Mining minimal generators with Close-by-One: A unified algorithm for binary and L-fuzzy contexts

This paper proposes a unified algorithm for computing minimal generators by integrating the computation directly into the Close-by-One (CbO) framework. This single-pass approach works for both binary and L-fuzzy contexts, providing the first CbO-based method for fuzzy minimal generator computation.

Keywords

Minimal generators, Direct basis, Close-by-One, InClose, FastCbO, Unified algorithm, L-FCA

Minimal generators are fundamental to FCA, representing the most compact premises for deriving a concept. They are key to constructing direct implication bases. However, algorithms for their computation are often separate from those for lattice construction. This paper proposes a unified approach by integrating minimal generator computation directly into the Close-by-One (CbO) framework. We show how the search tree built by CbO algorithms (like InClose or FastCbO) contains all the necessary information to identify minimal generators with minimal overhead.

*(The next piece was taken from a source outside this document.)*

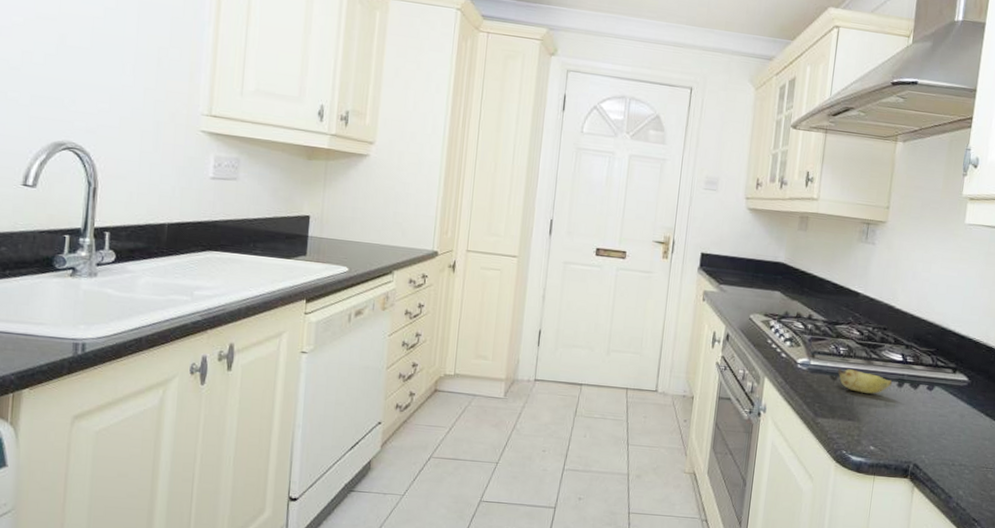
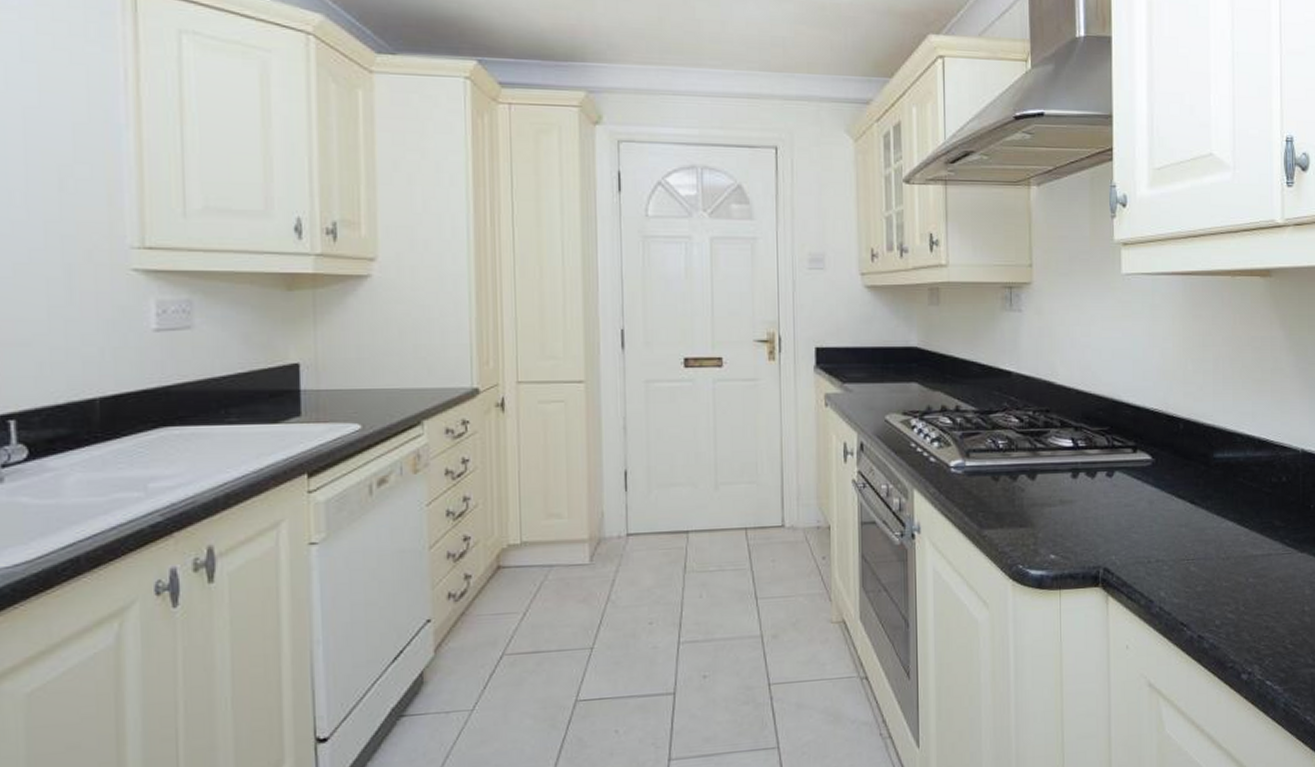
banana: present [838,368,893,394] -> none [1000,465,1065,492]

We present a modified CbO algorithm that outputs both the concept lattice and all minimal generators in a single pass. Furthermore, we extend this approach to the L-fuzzy setting, providing the first CbO-based algorithm for fuzzy minimal generator computation.

Introduction

A minimal generator of a closed set C is a minimal set G \subseteq C such that G^{++}=C. They are crucial for building direct bases, which allow for linear-time closure computation. While algorithms exist for their computation, they often require the full lattice as input or perform a separate, complex search.

This paper demonstrates that the CbO search itself can be leveraged for this task. The CbO tree explores potential generators; our goal is to add a check to identify which of these are minimal.

Our contributions are:

1. An extension to the CbO algorithm that allows for the simultaneous computation of the concept lattice and all minimal generators.
2. A generalization of this algorithm to L-FCA.

Methodology and expected theoretical results

Theoretical foundation

The key is to find a condition for minimality that can be checked during the CbO traversal. * Main theoretical result: We will prove a theorem stating that a set G explored at a certain point in the CbO tree is a minimal generator of G^{++} if and only if no proper subset of G encountered earlier in the search generates the same closure. We will formalize this “first encounter” principle as a check within the algorithm.

Algorithmic design

The adapted CbO algorithm will maintain a data structure (e.g., a hash map) of already found closures. When generating a new candidate set G, before computing its closure, it checks if any subset of G has already been processed. This allows the identification of minimality. The extension to L-FCA will involve adapting this check for fuzzy sets of attributes.

Work plan

• Months 1-3: Prove the “first encounter” theorem for minimal generators in the CbO traversal.
• Months 4-6: Implement the modified CbO algorithm for both binary and L-fuzzy cases.
• Months 7-9: Evaluate the performance overhead of the additional checks compared to running a standard CbO.
• Months 10-12: Write the manuscript.

Potential target journals

1. Discrete Applied Mathematics (Q1): Excellent for a novel algorithm with a strong theoretical computer science foundation.
2. Information Sciences (Q1): A strong choice for a new, efficient core FCA algorithm.

Minimum viable article (MVA) strategy

• Paper 1 (The MVA):
  • Scope: The full paper as described, covering both the binary and the fuzzy case. The unified approach is the main novelty.
  • Goal: To provide a new, efficient, and integrated method for computing one of FCA’s most fundamental building blocks.
  • Target venue: Discrete Applied Mathematics.